Три особенности поражают нас в первых опытах Пушкина: необыкновенно раннее пробуждение его творческого дара, исключительное разнообразие жанров, в которых «певец-ребенок» пробовал свои силы, уверенность и законченность его первых опытов. Вскоре сказалась еще одна черта, определившая все дальнейшее развитие его поэзии: неуклонное влечение к передовым воззрениям и ведущим политическим идеям эпохи. Но к этому Пушкин пришел уже в отроческие годы.
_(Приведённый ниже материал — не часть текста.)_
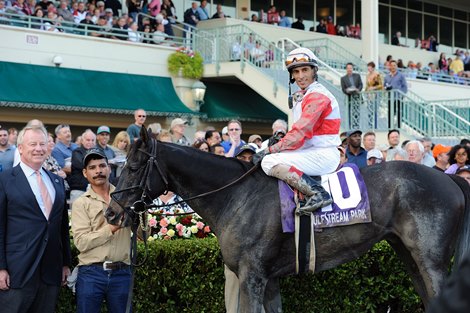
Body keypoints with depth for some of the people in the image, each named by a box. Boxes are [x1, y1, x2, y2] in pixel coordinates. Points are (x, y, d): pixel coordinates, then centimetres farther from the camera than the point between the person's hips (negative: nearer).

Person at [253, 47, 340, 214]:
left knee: (270, 162, -23)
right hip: (312, 152, 10)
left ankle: (318, 193, -27)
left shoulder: (318, 96, -13)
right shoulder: (301, 96, 19)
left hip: (323, 155, -10)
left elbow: (300, 133, -20)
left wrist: (270, 150, -18)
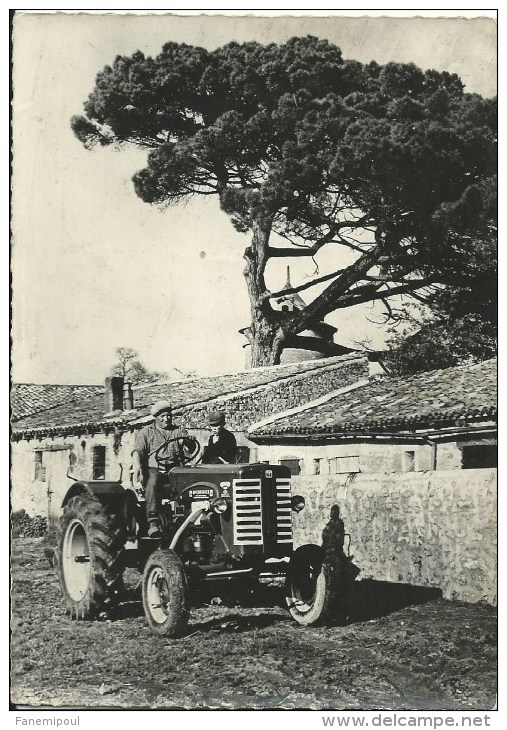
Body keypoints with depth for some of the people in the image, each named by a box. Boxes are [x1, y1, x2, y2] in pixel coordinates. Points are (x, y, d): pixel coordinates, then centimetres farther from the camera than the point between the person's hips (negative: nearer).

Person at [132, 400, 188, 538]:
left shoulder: (180, 431, 22)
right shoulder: (145, 432, 16)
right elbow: (137, 451, 2)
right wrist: (137, 466, -19)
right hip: (153, 469, -2)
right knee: (152, 484, -36)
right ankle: (153, 523, -42)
Его поэтическое сознание пробудилось на грани младенчества и детства «с первыми понятьями» (по свидетельству родных). Стихотворение 1816 года «Сон», в котором дана по свежей памяти яркая картина детских впечатлений от сказок няни, раскрывает во всей глубине неуловимый внутренний процесс первого возникновения творческих помыслов ребенка. Волшебные образы вызывают «крылатые мечты», рыцарские подвиги возбуждают желание славы: «и в вымыслах носился юный ум…».

Рано сказалась и разносторонняя одаренность будущего мастера слова: мальчик вскоре овладевает разнообразными жанрами и размерами, придавая различные интонации своему нарождающемуся стиху.

Одна из первых поэтических форм, прельстивших Пушкина, была, по свидетельству его сестры, басня. На это же указывал, как мы видели, и Сергей Львович. В начале XIX века пользовались известностью басни Дмитриева, который первый придал этому жанру «правильность, красивость и поэзию в слоге». Рядом с ним называли и его последователя В. Л. Пушкина, автора занимательных нравоучительных притч. С особой нежностью юный поэт назовет вскоре «Ванюшу Лафонтена». Он имел в детстве и собственный экземпляр басен Фенелона.